By John Neville, Founder of Mindful Test Taking
According to the American Test Anxieties Association, at least 33% of students struggle with moderate to acute test anxiety.
Physical tension is always a contributing factor to (if not the cause of) test anxiety: you cannot experience stress without tensing yourself up. Releasing this tension is the foundation for becoming a calmer test taker.
The Secret to Mindfulness: Progressive Relaxation
The ability to relax is a skill that you can learn, develop & improve at over time. It is also the core principle of mindfulness.
The body scan meditation is a classic, trusted way to progressively relax and involves scanning your body from head to toe, inviting each part to relax.
Many meditators believe that relaxing the body is a “warm-up” or secondary benefit to working with your mind. This is not the case. The truth is that the body scan is often the main focus for many silent, 10-day meditation retreats and one of the core concepts taught by the Buddha.
Using a body scan audio is a great way to start so you can be supported in being able to feel your body more deeply. One body scan can be as long or as quick as you wish; 5-7 minutes is a common duration. Subsequent iterations of the body scan will help improve your ability to feel your body, release physical tension and sharpen your focus.
Your Subconscious Mind
Your subconscious mind is simply your body and how your body responds to where you put your attention. Close your eyes and imagine you are biting into a tart, juicy lemon. Make it real. Taste it. Try this now.

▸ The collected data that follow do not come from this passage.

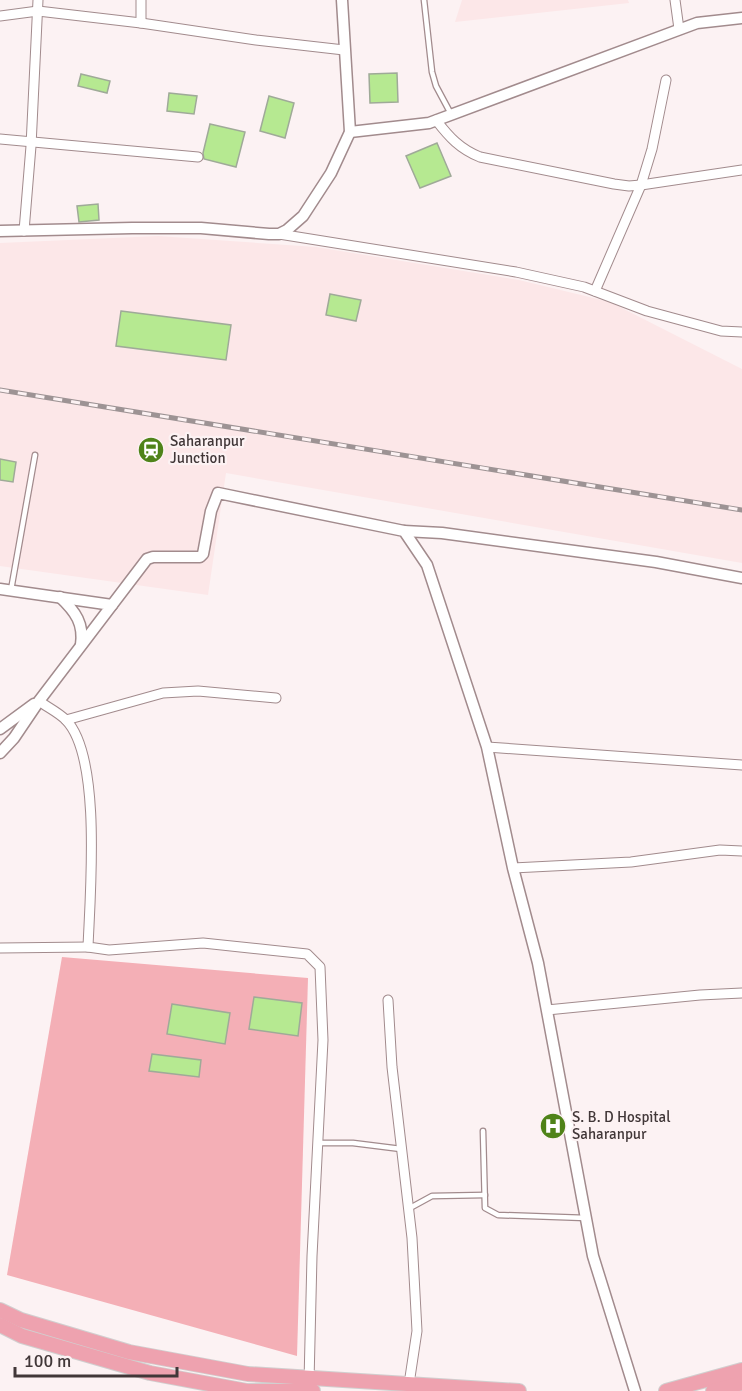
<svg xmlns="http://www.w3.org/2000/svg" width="742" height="1391" viewBox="0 0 742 1391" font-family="Signika,sans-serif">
<rect width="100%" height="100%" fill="#fcf2f3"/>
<g fill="#fce7e8">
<path d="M462 0H628L629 3 455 22Z"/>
<path d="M158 236 316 247 519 280 610 302 742 369V563L226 473 208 595 0 566V243Z"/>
</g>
<path fill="#f4afb6" d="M62 957 308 978 297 1356 7 1275Z"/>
<g fill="#b6e991" stroke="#9faa98" stroke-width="1.5">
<path d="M397 73 398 102 370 103 369 74Z"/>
<path d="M81 74 110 81 107 93 78 86Z"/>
<path d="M169 93 197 96 194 114 167 111Z"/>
<path d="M269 96 294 103 285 138 260 131Z"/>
<path d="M210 124 245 132 236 167 204 159 203 153Z"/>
<path d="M437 143 451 176 420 188 406 156Z"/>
<path d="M98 204 99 220 79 222 77 206Z"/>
<path d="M330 294 361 300 356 321 326 315Z"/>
<path d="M121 311 231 325 226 360 116 346Z"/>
<path d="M0 459 16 462 13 482 0 480Z"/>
<path d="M254 997 302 1003 298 1036 249 1029Z"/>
<path d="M172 1004 230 1013 225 1044 167 1034Z"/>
<path d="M152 1054 201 1060 199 1077 149 1071Z"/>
</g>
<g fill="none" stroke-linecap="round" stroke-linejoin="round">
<defs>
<g id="service">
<path d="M424 0 432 72 436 86 451 114"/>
<path d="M11 590 35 455"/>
<path d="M483 1131 485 1208 498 1215 586 1218"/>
<path d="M318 1143H353L401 1149"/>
<path d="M410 1208 432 1196 485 1195"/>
</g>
<g id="minor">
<path d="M675 0 679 29"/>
<path d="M0 16 38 11 141 23 256 40 344 50"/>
<path d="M141 23V0"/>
<path d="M436 120C449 137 460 149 480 157L614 184 629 186 641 185 742 170"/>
<path d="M0 139 198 157"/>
<path d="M24 231 31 146 38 0"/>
<path d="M279 234 516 272 584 287 647 311 721 331 742 332"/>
<path d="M595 291 641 185 652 149 666 80"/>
<path d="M39 701C47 707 58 712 66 720 102 757 90 895 88 947L109 950 203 943 307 954 320 967 323 1040 312 1256 309 1382"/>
<path d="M66 720 163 693 198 691 276 698"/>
<path d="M487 747 742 765"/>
<path d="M513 868 631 862 720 850 742 851"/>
<path d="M0 948 88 947"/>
<path d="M388 1000 392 1067 412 1238 417 1331 409 1384"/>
<path d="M547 1010 700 995 742 993"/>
</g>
<g id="tertiary">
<path d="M350 132 429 123 697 23 742 18"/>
<path d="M0 231 132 228H201L269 234H279L287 230 303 216 331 173 350 132 342 0"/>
<path d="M404 531 442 533 656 562 742 578"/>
<path d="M0 589 112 605 39 701 14 738 0 753"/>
<path d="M60 597C76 612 84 624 81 645"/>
<path d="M112 605 147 559 153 557H200L203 554 211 511 218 493 404 531 427 565 487 747 513 868 538 963 593 1256 635 1391"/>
<path d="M0 729 34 704"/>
</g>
<g id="primary">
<path d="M0 1310 21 1320 129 1352 248 1374 519 1391"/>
<path d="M0 1325 22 1336 150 1373 247 1391H313"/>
<path d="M666 1391 742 1370"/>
<path d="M713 1391 742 1383"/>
</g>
</defs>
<use href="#service" stroke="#a28b8d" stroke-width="7"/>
<use href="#minor" stroke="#a28b8d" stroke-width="11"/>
<use href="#tertiary" stroke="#a28b8d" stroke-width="13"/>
<use href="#primary" stroke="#d1cfcf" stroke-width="16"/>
<use href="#service" stroke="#fff" stroke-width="4.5"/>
<use href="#minor" stroke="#fff" stroke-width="9"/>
<use href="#tertiary" stroke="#fff" stroke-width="10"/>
<use href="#primary" stroke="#eea2af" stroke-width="14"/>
<defs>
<path id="rail" d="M0 390 742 510"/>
</defs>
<use href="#rail" stroke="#9d9394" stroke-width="5"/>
<use href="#rail" stroke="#fcf2f3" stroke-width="3" stroke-dasharray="9" stroke-linecap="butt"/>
</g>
<defs>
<symbol id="station-disc" viewBox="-11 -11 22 22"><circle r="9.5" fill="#4f8319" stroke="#fcf2f3"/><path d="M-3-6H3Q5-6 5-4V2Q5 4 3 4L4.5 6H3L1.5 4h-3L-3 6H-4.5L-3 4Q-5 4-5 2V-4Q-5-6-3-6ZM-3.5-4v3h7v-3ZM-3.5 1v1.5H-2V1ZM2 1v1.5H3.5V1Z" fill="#fff"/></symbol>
<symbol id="hospital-disc" viewBox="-11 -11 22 22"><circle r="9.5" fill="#4f8319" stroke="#fcf2f3"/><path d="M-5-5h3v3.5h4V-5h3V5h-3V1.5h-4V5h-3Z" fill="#fff"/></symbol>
</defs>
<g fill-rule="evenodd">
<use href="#station-disc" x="136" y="435" width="30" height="30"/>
<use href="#hospital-disc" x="538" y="1111" width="30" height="30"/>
</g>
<g text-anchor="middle" stroke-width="4.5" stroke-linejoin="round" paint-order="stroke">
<g font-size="15" fill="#413738" stroke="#fcf2f3" text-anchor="start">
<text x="170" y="446">Saharanpur<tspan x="170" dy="17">Junction</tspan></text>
<text x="572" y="1122">S. B. D Hospital<tspan x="572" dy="17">Saharanpur</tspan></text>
</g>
</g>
<path d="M15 1367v9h162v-9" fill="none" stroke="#413738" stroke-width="3"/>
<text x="24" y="1367" font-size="18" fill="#413738" stroke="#fcf2f3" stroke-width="4.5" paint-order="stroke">100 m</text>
</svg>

Did you notice that you started to salivate? That’s your subconscious mind.
Visualization for Behavioral Change
If imagining a juicy lemon makes you salivate, what will visualizing the testing scenario do to your body?
You probably guessed it: your body will (subtly) tense up. This is actually a good thing because now you can focus on progressively relaxing during the visualization.
Changing how you feel when imagining a situation will change how you feel when you next confront the situation in your life. In other words, combining visualization & progressive relaxation will preemptively reduce your test anxiety…before test day even arrives.
Mindful Test Taking
My company, Mindful Test Taking, offers a number of techniques & strategies to help students reduce test anxiety, but the fundamental concept is always the same: visualize and relax. It takes time, but with practice, you can eventually “see” yourself taking a test while keeping your body relaxed.
Once you hit that level of mental mastery and somatic self-control, you are ready to walk in and simply take the test.
Words of Wisdom
If you have breaks during the test, practice the body scan meditation during those times. This will refresh and rejuvenate you, helping you sustain your energy and focus.
Also, avoid exacerbating tension and stress during the test: furrowing your brow — white-knuckling your pen or mouse, for example.
Bodily tension and a cloudy, racing mind are two sides of the exact same coin. The less tension you carry, the more clear your mind will be.